Let’s Talk about Cross-Validation

Tay Fadero • May 28, 2025

Ronin Revelations

Machine Learning is always an exciting topic to discuss. What’s not exciting about talking about how a system mines data to solve complex problems? Many people consider this section, Cross-Validation, to be one of the sexier subsections of it. (OK, maybe just me and a handful of others). However, this section is key to obtaining a forecast prediction model that performs optimally in order to generate the most accurate forecast for your future Amazon sales orders and inventory levels.

A Short Glossary of Terms

For the uninitiated to ML Forecasting, the terms below will be helpful to understanding the process of Time Series Cross-Validation which will be covered further below:

Time Series: A sequence of data points recorded at set time intervals and ordered chronologically. The obvious example here is the daily product sales of all listings by an Amazon seller.
Training Data: The portion of a dataset (known as the in-sample portion) used to train statistical or machine learning models. The model “sees” and learns from the dataset during the training phase of a forecasting process. This data is strictly used to build the model, and part of this building process includes tuning the model to select the best hyperparameters.
Test Data: The portion of a dataset (known as the out-of-sample portion) used to test statistical or machine learning models. Unlike the in-sample portion, the model never sees or learns from this dataset during the training phase of generating a forecast. The reason it’s important the model never sees this test data is to ensure it produces unbiased predictions, and hence trustworthy test results.
Forecast Horizon: The number of observations, or stated simply, the length of time into the future that a forecast model is intended to predict. This could be in days, weeks, months, etc.
Cross-Validation (CV): This is a process in machine learning which involves splitting up sections of the data into multiple Training and Test datasets in order to perform validation several times when building (and ultimately testing and selecting) the forecast prediction model.
Model Overfitting: A process which sometimes occurs in machine learning where a model is trained too well on a specific dataset, but does not perform well when it encounters new data. To use a simple analogy, this would be like you preparing for an exam by cramming only the answers to a single past multiple choice exam instead of studying the course material on a subject, and walking into a new exam. If the same questions came up in the new exam, ideal for you, but if a whole new set of questions were presented, you would likely fail. In the same vein, overfitting causes models to generate good predictions when presented with the data it knows, but not so much generally in the real world.

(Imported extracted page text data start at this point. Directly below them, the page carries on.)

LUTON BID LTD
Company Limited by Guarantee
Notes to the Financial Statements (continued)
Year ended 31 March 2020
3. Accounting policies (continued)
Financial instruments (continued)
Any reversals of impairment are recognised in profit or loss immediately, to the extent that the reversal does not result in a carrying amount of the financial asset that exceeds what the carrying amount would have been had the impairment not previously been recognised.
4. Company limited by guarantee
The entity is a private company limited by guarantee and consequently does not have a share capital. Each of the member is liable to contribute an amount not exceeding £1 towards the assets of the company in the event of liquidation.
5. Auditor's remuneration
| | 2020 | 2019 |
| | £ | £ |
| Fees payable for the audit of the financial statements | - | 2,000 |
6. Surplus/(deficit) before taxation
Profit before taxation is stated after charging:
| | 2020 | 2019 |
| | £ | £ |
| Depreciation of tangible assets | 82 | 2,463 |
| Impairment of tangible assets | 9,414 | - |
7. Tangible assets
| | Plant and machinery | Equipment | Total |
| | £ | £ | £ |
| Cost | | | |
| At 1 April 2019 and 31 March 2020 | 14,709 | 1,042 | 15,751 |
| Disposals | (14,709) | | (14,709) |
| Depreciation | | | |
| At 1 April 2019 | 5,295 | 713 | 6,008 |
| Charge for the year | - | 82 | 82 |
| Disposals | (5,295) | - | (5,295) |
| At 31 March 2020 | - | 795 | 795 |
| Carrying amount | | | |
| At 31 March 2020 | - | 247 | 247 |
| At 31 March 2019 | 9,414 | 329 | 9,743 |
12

The Traditional Approach to Forecast Validation

A common approach a lot of forecasters take to training and testing their models is to simply split the dataset once into an 80-20 (or 70-30) split. An 80-20 split means the first 80% of the data is used for training and validation of the model, and the remaining 20% is used for testing and evaluating the model. This is an unsophisticated method when compared to the cross-validation method explained further above in the glossary.

Let’s define a really simple example where we have 16 observations of data, which to put in a context we understand, could represent 16 weeks of sales data from the Amazon Seller Central database. Let’s then imagine we wanted to forecast the subsequent 4 weeks of sales orders based on this data. In reality, you would more than likely have many more weeks, months or years worth of data for your ASIN.

An 80-20 split would assign Weeks 1 - 12 (the first 12 plot points) as Training Data and Weeks 13 - 16 (the last 4 points) as Test Data as illustrated below:

Alt text

Let’s take a closer look at the diagram above. Looking at the 80-20 Split section, the first 12 weeks of sales data (the Training Data points) are used to train, tune and build a number of different forecasting models, which are in turn used to predict the last 4 weeks (the Test Data points). Since we have the data for all 16 weeks and know how many products/ASINs were actually sold in the last 4 weeks, we can calculate a Forecast Accuracy value using a chosen accuracy metric. There are several Forecast Accuracy metrics to choose from, but we will choose the Root Means Squared Error (RMSE) in our example. (Note to self to write a post specifically about forecast accuracy metrics in the future).

A model is then selected by comparing all the models built and selecting the model with the lowest RMSE; the model with the least error should, in theory, be the best predictive and most accurate model. You know, the one that’s closest to the mark.

What about Overfitting?

Splitting the data in the manner described above is meant to allocate enough data to training and validating the model—so it can pick up any patterns, trends or anomalies in it, while leaving enough data to test the model with, to assess its predictive capability.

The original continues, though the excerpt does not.